**Record list**
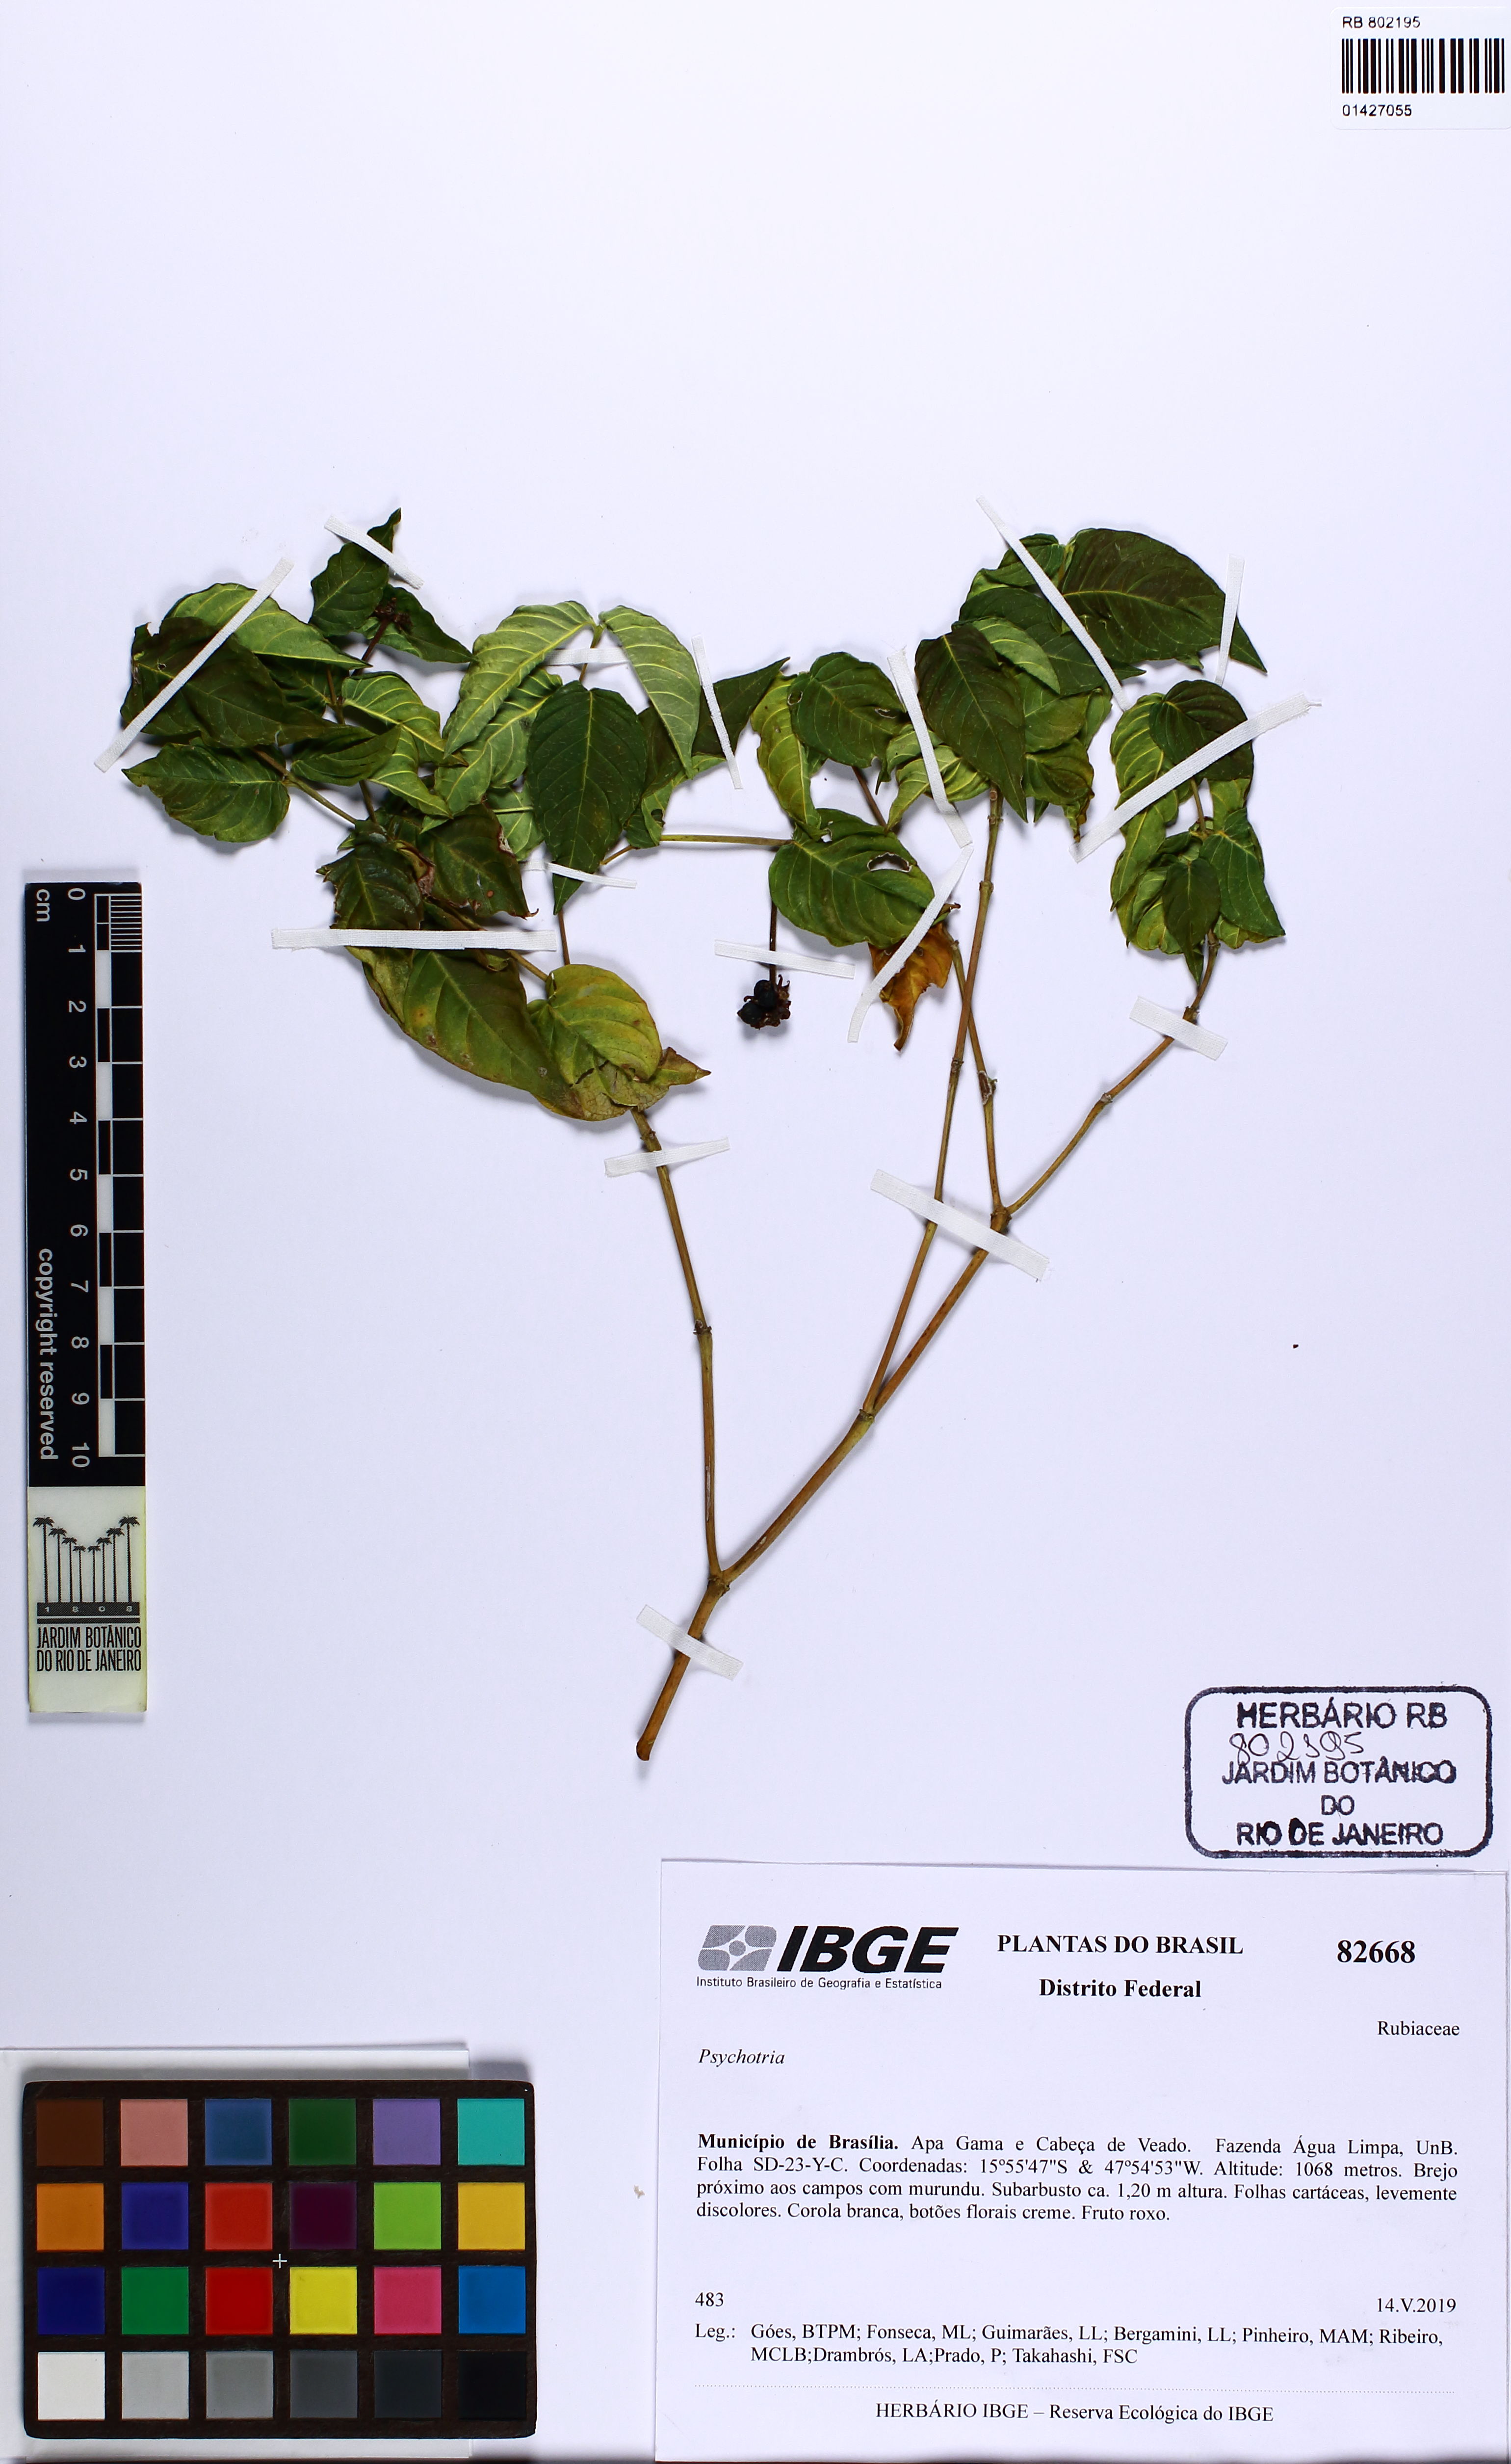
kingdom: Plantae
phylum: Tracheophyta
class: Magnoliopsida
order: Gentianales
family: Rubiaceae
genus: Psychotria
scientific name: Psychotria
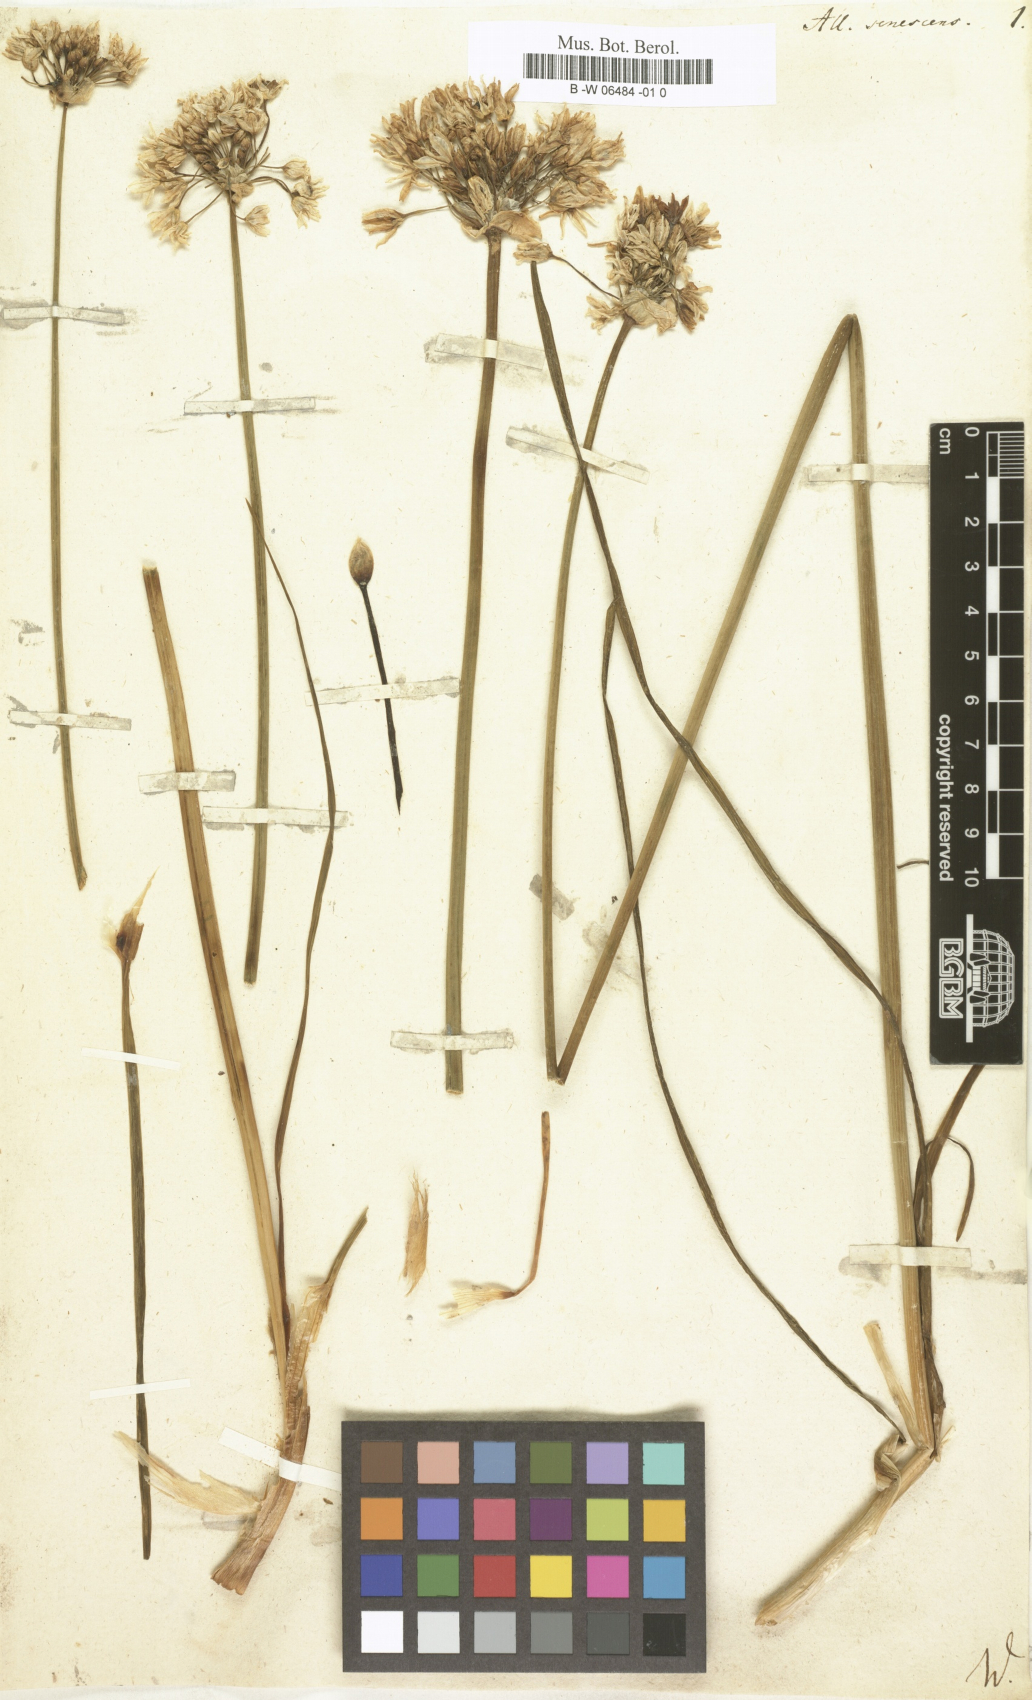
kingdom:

**Objective**
Put the lines of the entries above into a Markdown table with two columns, Row and Line, numbering each row and skipping blank lines. Leave the pictures out.

**Correct response**
| Row | Line |
|---|---|
| 1 | kingdom: Plantae |
| 2 | phylum: Tracheophyta |
| 3 | class: Magnoliopsida |
| 4 | order: Gentianales |
| 5 | family: Rubiaceae |
| 6 | genus: Psychotria |
| 7 | scientific name: Psychotria |
| 8 | kingdom: |